The 88-year-old was charged with "complicity in misuse of corporate assets and concealment".
The 88-year-old was charged with "complicity in misuse of corporate assets and concealment" over the sale of submarines to Pakistan in 1994 when he was a premier and hoping to become president, the source confirmed to AFP.
The so-called Karachi Affair came to light during an investigation into a 2002 bombing in the Pakistani city which targeted a bus transporting French engineers working on the submarine deal.
Fifteen people were killed, including 11 of the engineers.
The Al-Qaeda extremist network was initially suspected of the attack but the focus later shifted to the arms deal, with investigators probing whether the bombing was revenge for the non-payment of bribes secretly promised to Pakistani officials.
Balladur, a conservative, was charged after being questioned Monday by the Court of Justice of the Republic, a special tribunal that hears cases of ministerial misconduct, the source said.
In a statement sent to AFP Balladur said he had instructed his lawyer to challenge the charges, saying they failed to take into account the fact that his campaign spending had been vetted by the authorities and that the alleged wrongdoing dated back 23 years.

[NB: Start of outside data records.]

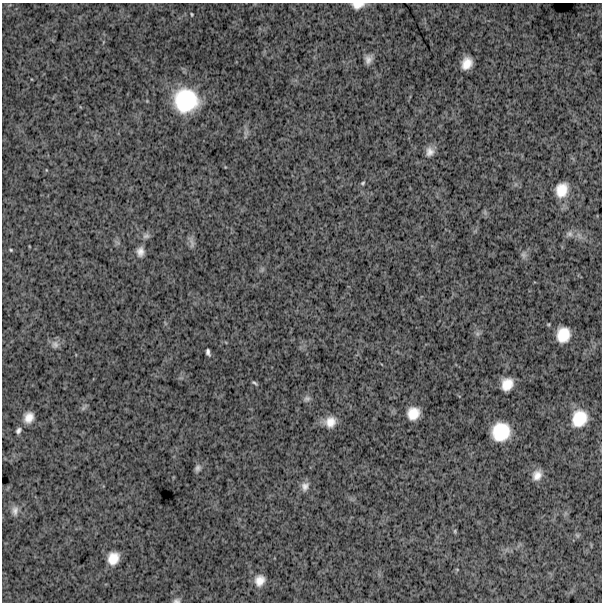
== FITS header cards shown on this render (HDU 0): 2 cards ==
NAXIS1  =                  600
NAXIS2  =                  600

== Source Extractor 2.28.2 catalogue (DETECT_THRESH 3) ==
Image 600 x 600 px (HDU 0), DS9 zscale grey, 1 PNG px = 1 image px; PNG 604 x 604 px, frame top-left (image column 1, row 600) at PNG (2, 3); no overlay
Background 1310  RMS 290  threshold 870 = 3 sigma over >= 5 px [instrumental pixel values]
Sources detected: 37; all 37 listed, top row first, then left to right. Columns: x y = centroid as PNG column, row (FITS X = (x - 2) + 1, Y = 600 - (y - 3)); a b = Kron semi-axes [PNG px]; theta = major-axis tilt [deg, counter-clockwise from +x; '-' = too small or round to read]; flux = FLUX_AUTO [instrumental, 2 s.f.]
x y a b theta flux
358 5 14 7 5 1.6e+05
192 14 4 2 - 1.9e+04
368 59 10 8 72 1.1e+05
467 63 11 9 61 2.5e+05
186 100 25 24 - 1.3e+06
430 152 12 10 78 1.3e+05
363 183 6 4 28 2.9e+04
562 190 16 13 71 3.6e+05
569 234 11 8 16 9.3e+04
146 236 10 7 3 7.0e+04
192 243 17 6 -79 8.4e+04
11 250 4 3 - 2.0e+04
140 252 12 9 83 1.3e+05
524 255 10 7 -80 7.2e+04
477 334 7 5 45 4.7e+04
563 335 14 12 77 4.1e+05
55 344 11 9 -87 1.0e+05
208 352 7 4 -74 5.6e+04
255 383 9 3 -33 3.2e+04
507 384 12 10 62 3.0e+05
307 399 9 7 14 6.4e+04
84 407 12 4 43 3.8e+04
413 413 12 11 - 3.1e+05
29 417 12 9 65 2.0e+05
579 418 19 16 65 5.6e+05
330 422 15 13 39 2.4e+05
18 431 8 6 59 5.8e+04
501 432 17 16 - 7.4e+05
198 468 9 6 58 6.4e+04
537 475 13 10 61 1.8e+05
305 486 13 10 71 1.2e+05
15 511 13 9 84 1.1e+05
455 531 7 4 -83 2.7e+04
577 535 7 4 -19 3.1e+04
113 558 13 11 68 2.9e+05
260 580 12 10 65 2.0e+05
176 601 9 6 6 5.6e+04
At the frame edge (FLAGS 8, measured only in part): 2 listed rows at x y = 358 5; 176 601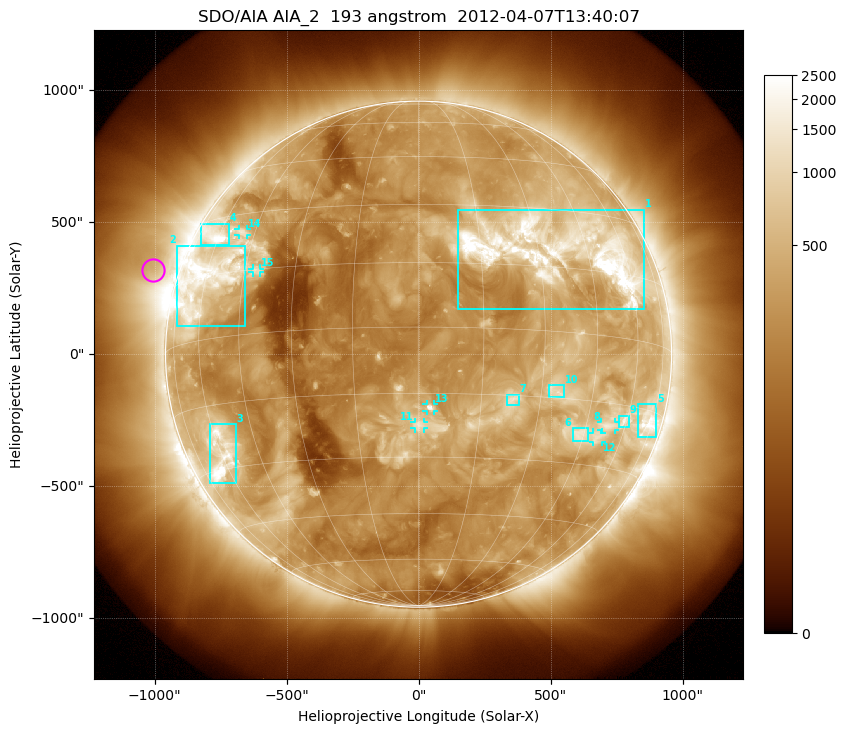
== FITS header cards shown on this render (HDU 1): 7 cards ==
TELESCOP= 'SDO/AIA'
INSTRUME= 'AIA_2'
WAVELNTH=                  193
WAVEUNIT= 'angstrom'
DATE-OBS= '2012-04-07T13:40:07.84'
CTYPE1  = 'HPLN-TAN'
CTYPE2  = 'HPLT-TAN'

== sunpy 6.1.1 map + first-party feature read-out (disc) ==
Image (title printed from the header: SDO/AIA AIA_2  193 angstrom  2012-04-07T13:40:07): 1024 x 1024 px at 2.4 arcsec/px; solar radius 959 arcsec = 399 px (full disc in frame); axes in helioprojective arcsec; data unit not stated in the header (colour bar unlabelled)
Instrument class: DISC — disc imager (sunpy class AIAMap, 193 A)
Bright regions (active regions / flare kernels): reference = the median radial profile (limb darkening/brightening removed); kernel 9 px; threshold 5 sigma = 764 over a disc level ~261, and >= 1.15x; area >= 12 px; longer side >= 10 px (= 24 arcsec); searched inside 0.97 R_sun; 15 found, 15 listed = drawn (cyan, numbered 1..; 6 of them under ~33 arcsec drawn as corner ticks so the feature stays visible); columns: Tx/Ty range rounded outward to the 5 arcsec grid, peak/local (2 s.f.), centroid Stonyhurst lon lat
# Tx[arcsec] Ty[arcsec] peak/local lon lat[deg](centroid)
1 145..855 170..550 13 +35 +19
2 -915..-655 105..410 7.8 -59 +14
3 -795..-690 -490..-265 7.8 -61 -27
4 -825..-715 415..495 7.7 -62 +25
5 830..900 -315..-190 6.5 +71 -17
6 580..640 -330..-280 5.2 +44 -23
7 335..380 -195..-150 5.1 +23 -16
8 690..745 -285..-255 4.8 +53 -20
9 760..800 -275..-230 4.7 +59 -19
10 495..550 -160..-115 4.7 +34 -13
11 -15..20 -280..-255 4.9 +0 -22
12 660..695 -330..-295 4.1 +50 -23
13 30..60 -215..-190 6.9 +3 -18
14 -685..-650 450..475 4.1 -50 +25
15 -630..-600 310..325 4.3 -41 +15
Off-limb structures (1.02-1.3 R_sun): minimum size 162 px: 6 found; the strongest spans PA ~55..90 deg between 1.02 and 1.3 R_sun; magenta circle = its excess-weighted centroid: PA ~70 deg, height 1.1 R_sun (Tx ~-1005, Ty ~320 arcsec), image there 1.6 x the reference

The case is one of several high-profile corruption cases ensnaring senior politicians in France, chiefly from the conservative camp.
Right-wing presidential candidate Francois Fillon crashed out of the running in this year's election after being charged with giving his wife suspected fake jobs as a parliamentary assistant.
Former president Nicolas Sarkozy, who served as Balladur's budget minister, has also been embroiled in several scandals, including suspected corruption involving a judge.